Mais les causes d’aggravation de la situation se trouvent d’abord à La Réunion même : alors que l’investissement constitue la seule réponse possible à la crise, la nouvelle Direction de la Région s’inscrit résolument contre la politique de relance. Une orientation déjà annoncée avant même le changement de majorité : Maire du Tampon, Didier Robert avait supprimé la rocade du Tampon, ôtant 100 millions d’euros aux travailleurs et aux entreprises.

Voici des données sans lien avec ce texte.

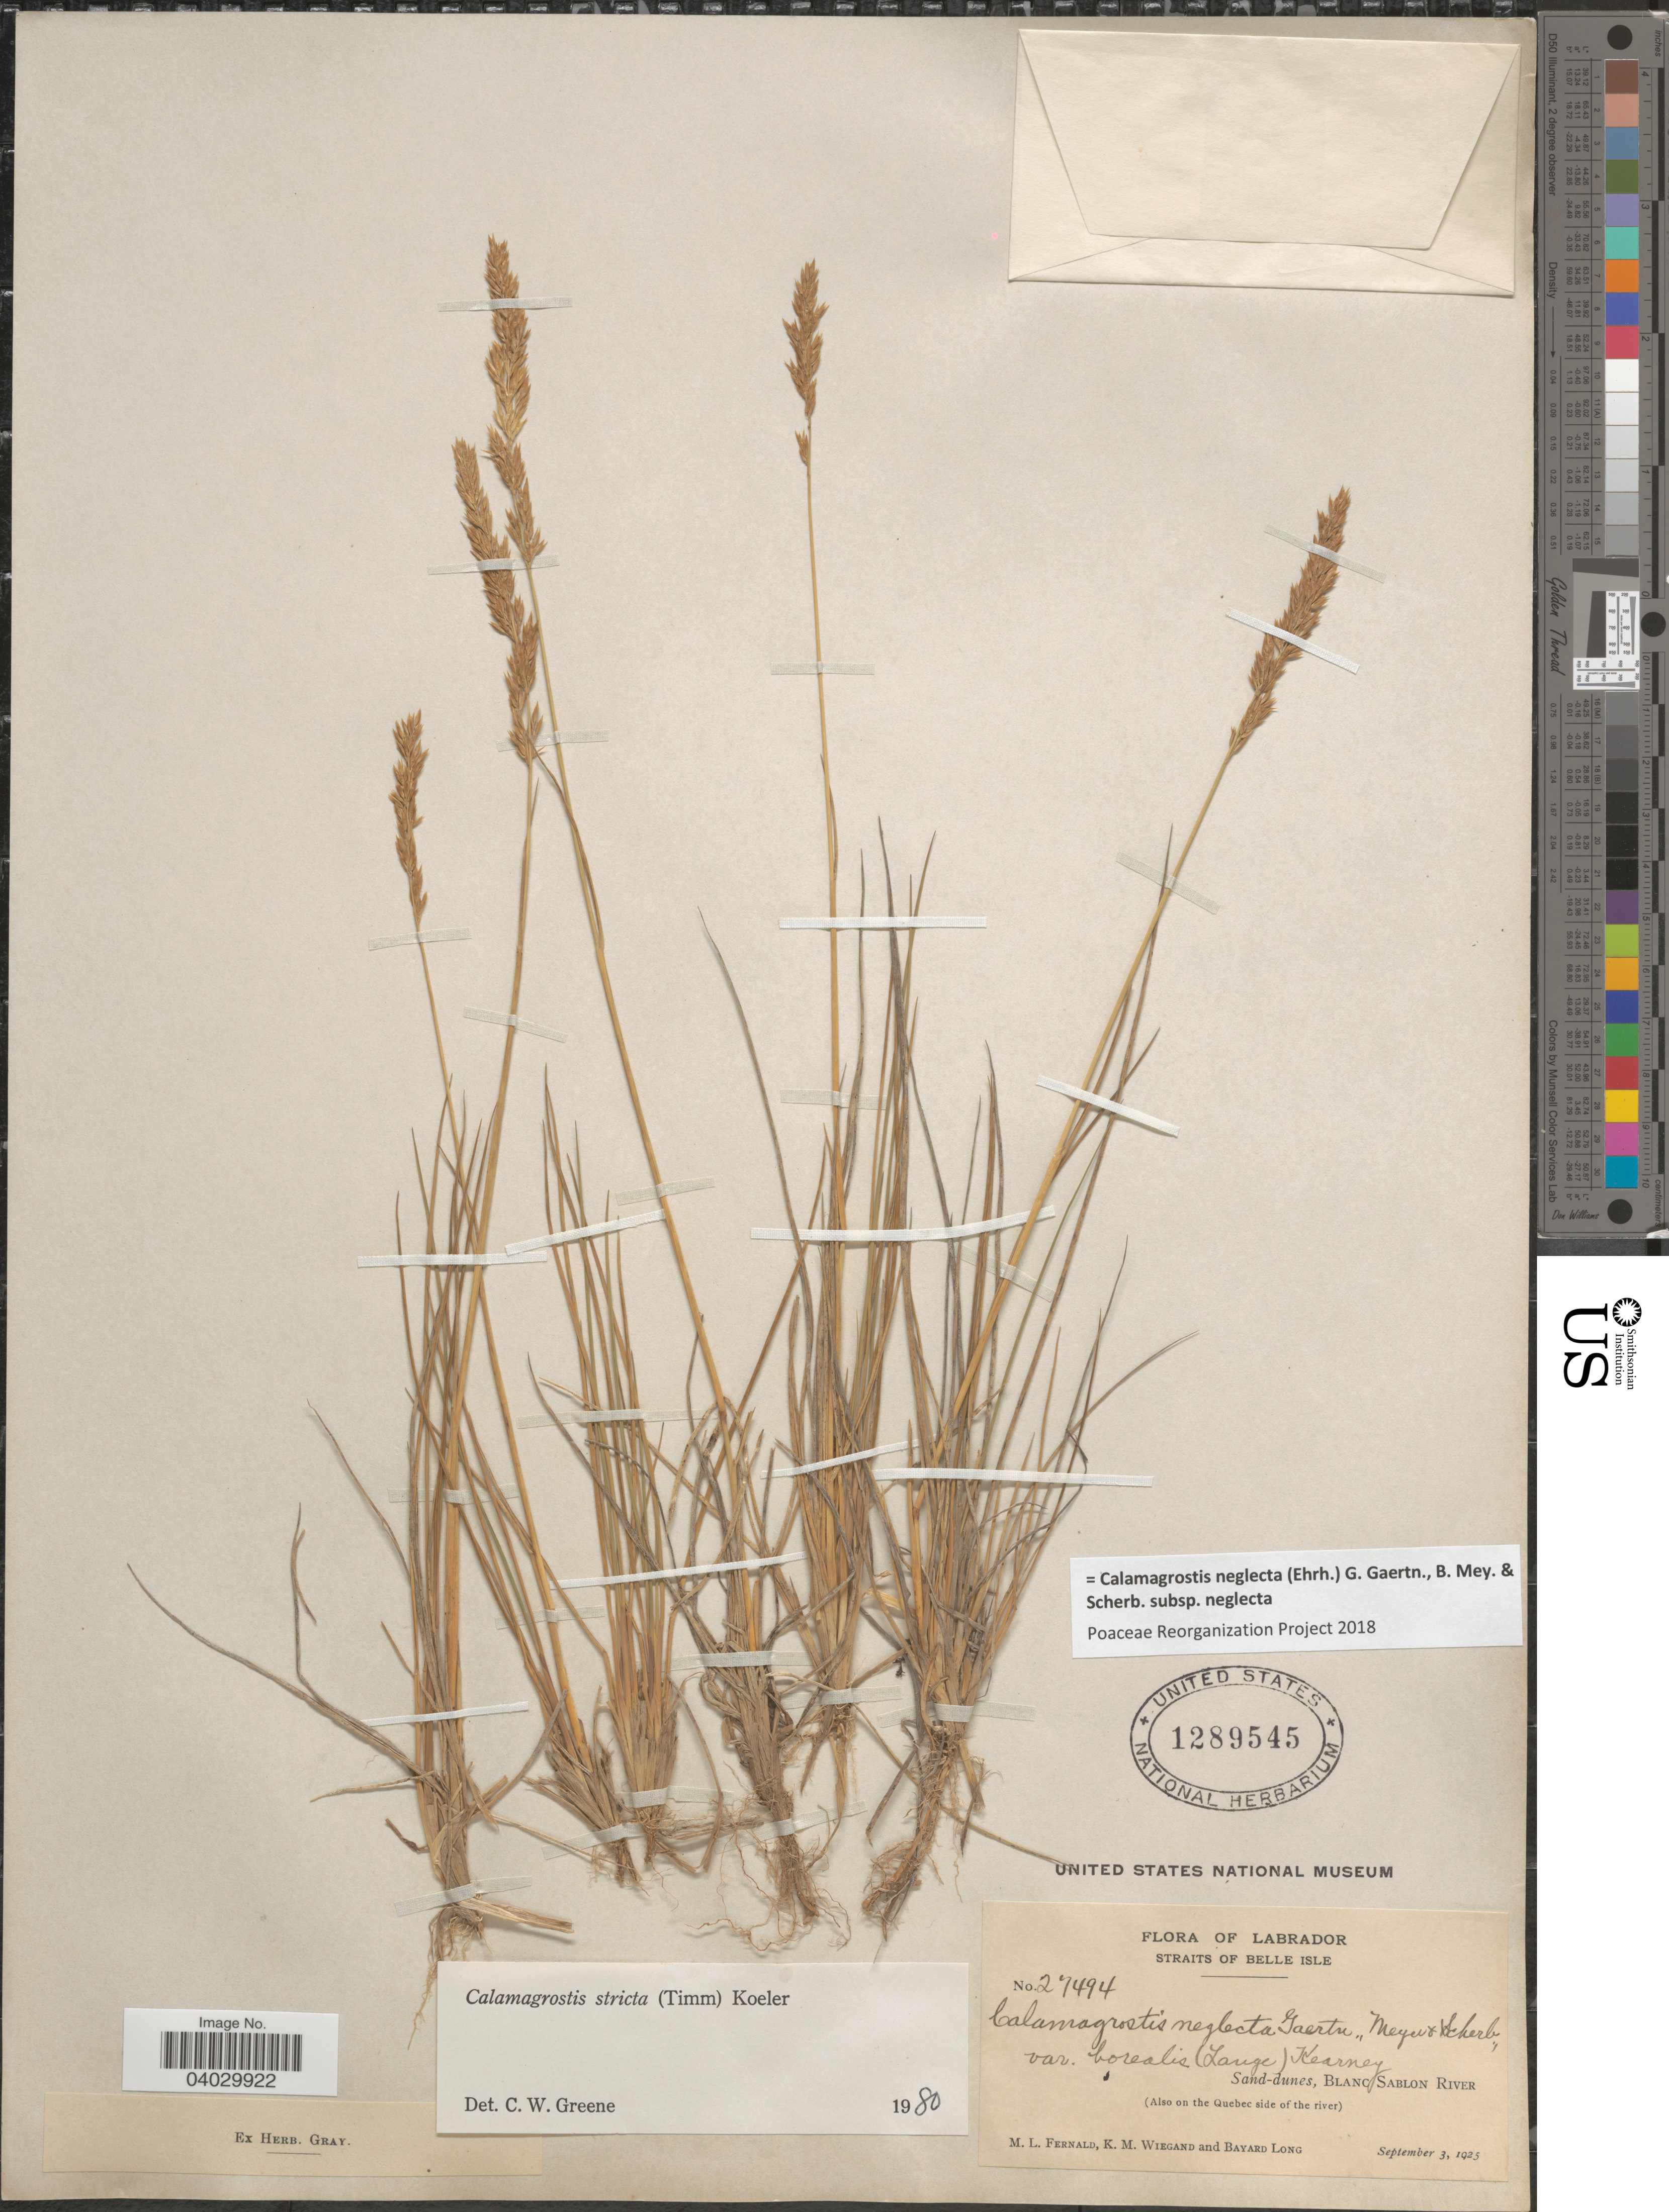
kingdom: Plantae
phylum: Tracheophyta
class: Liliopsida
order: Poales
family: Poaceae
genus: Calamagrostis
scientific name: Calamagrostis neglecta subsp. neglecta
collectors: M. L. Fernald, K. M. Wiegand & B. Long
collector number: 27494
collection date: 1925-09-03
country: Canada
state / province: Newfoundland and Labrador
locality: Labrador. Straits of Belle Isle. Sand-dunes, Blanc Sablon River (Also on the Quebec side of the river).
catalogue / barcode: US 1289545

Les trois derniers mois ont vu l’arrêt des grands chantiers initiés au cours de la mandature précédente : Tram-train, Maison des civilisations et de l’unité réunionnaise (MCUR)… Une « rage de démolir » dénoncée par le leader de l’opposition, qui a rappelé avec force la nécessité de « mettre en débat public » l’ensemble de ces questions.

Indispensable débat

Car 23 mois à peine avant les élections présidentielles, celles-ci « s’intègrent au débat national », au même titre que les choix relatifs aux retraites, au vote du budget restrictif pour l’année 2010-2011 : chacun est aujourd’hui mis face à ses responsabilités, et les Réunionnais seront attentifs aux prises de position des parlementaires qui les représentent.
Face à la gravité du danger, Paul Vergès a appelé à une prise de conscience des Réunionnais, pour défendre les dernières possibilités d’atténuer la crise.